-- Entries shown follows --

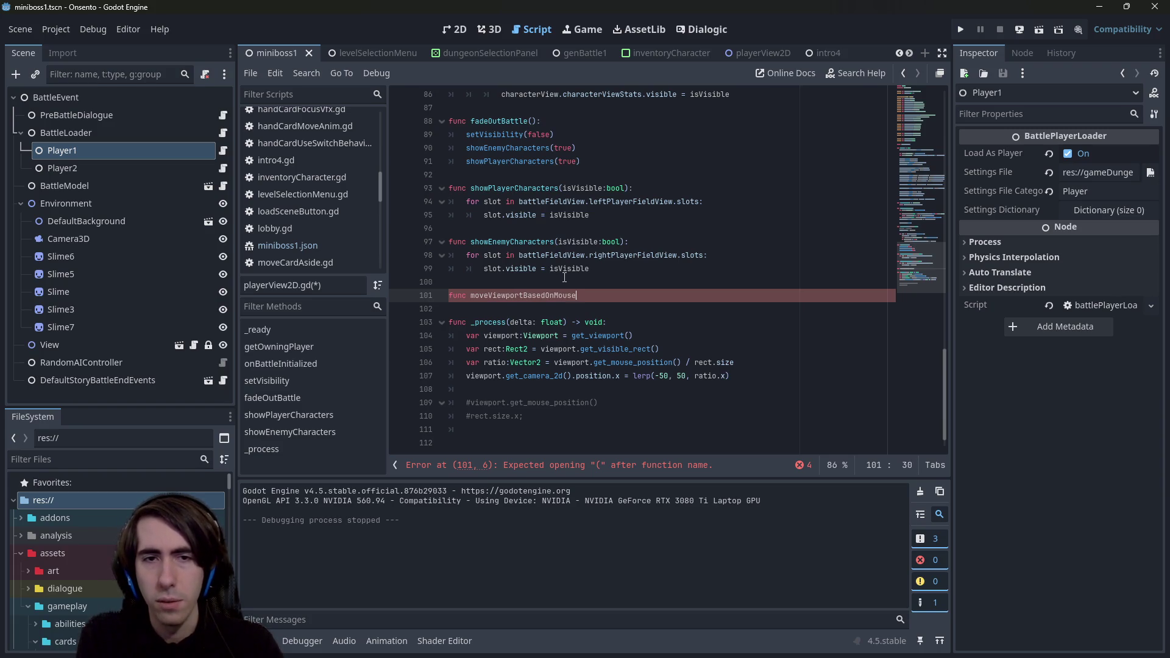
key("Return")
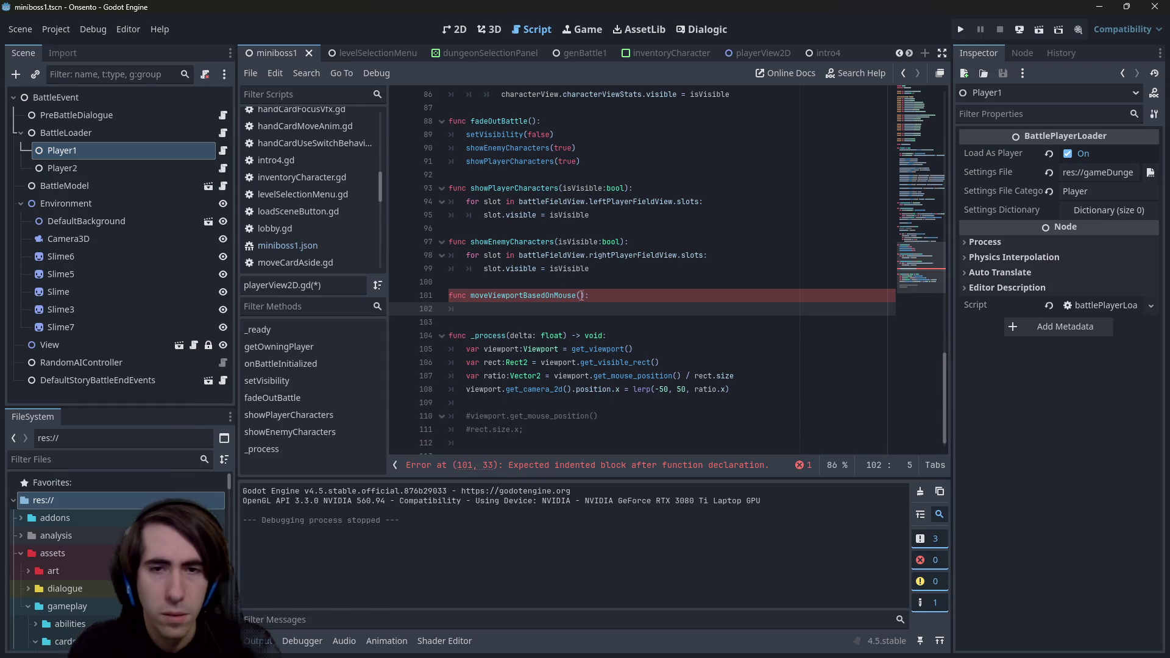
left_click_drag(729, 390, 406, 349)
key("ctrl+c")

-- Entries shown concluded --
-- Entries shown follows --

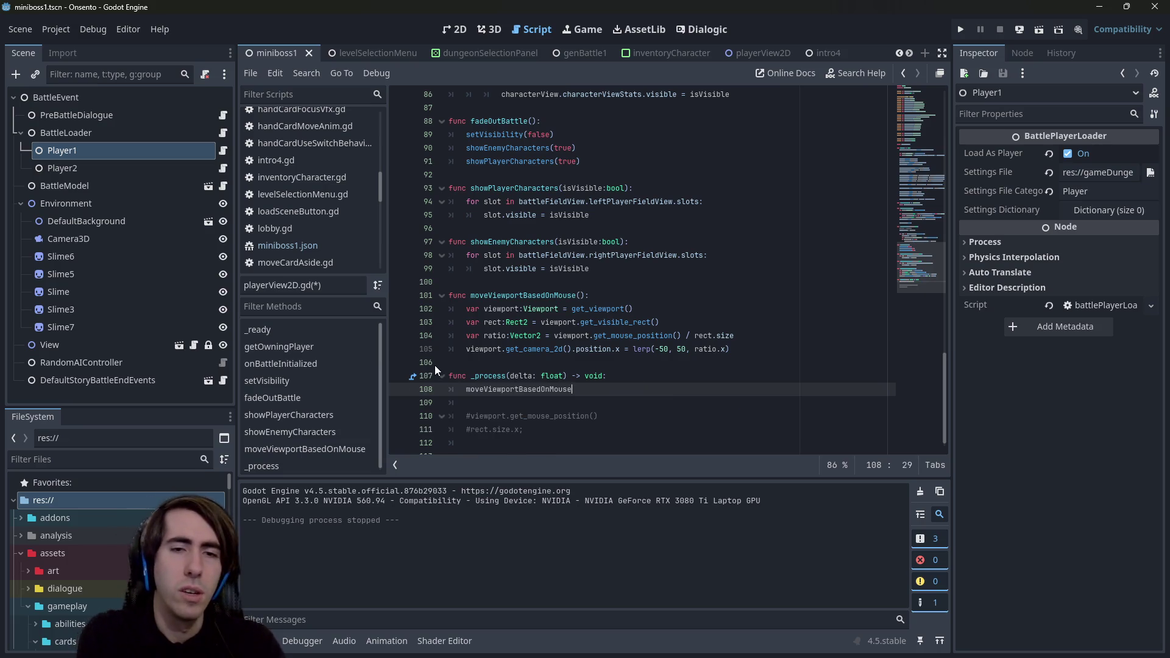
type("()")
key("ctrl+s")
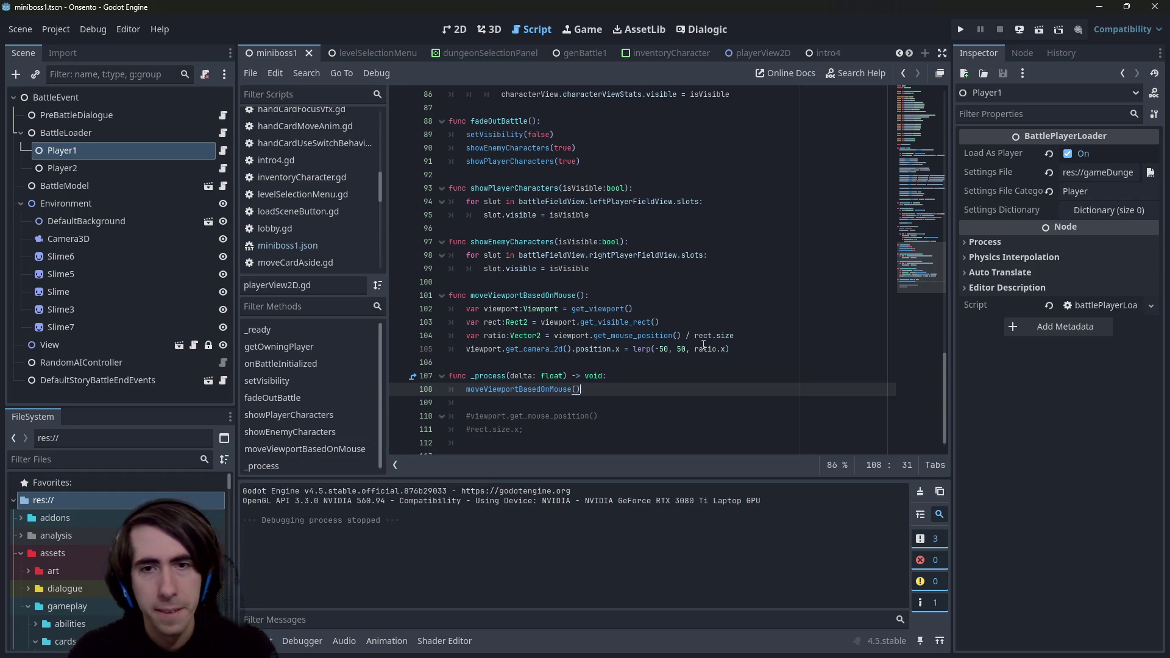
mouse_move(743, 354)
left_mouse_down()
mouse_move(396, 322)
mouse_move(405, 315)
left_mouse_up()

-- Entries shown concluded --

◆ **About this task**: Write out exactly the lines above between the line with "mouse_move(743, 354)" and the line with "left_mouse_up()", inclusive, and nothing beyond them.

◆ **Your response**:
mouse_move(743, 354)
left_mouse_down()
mouse_move(396, 322)
mouse_move(405, 315)
left_mouse_up()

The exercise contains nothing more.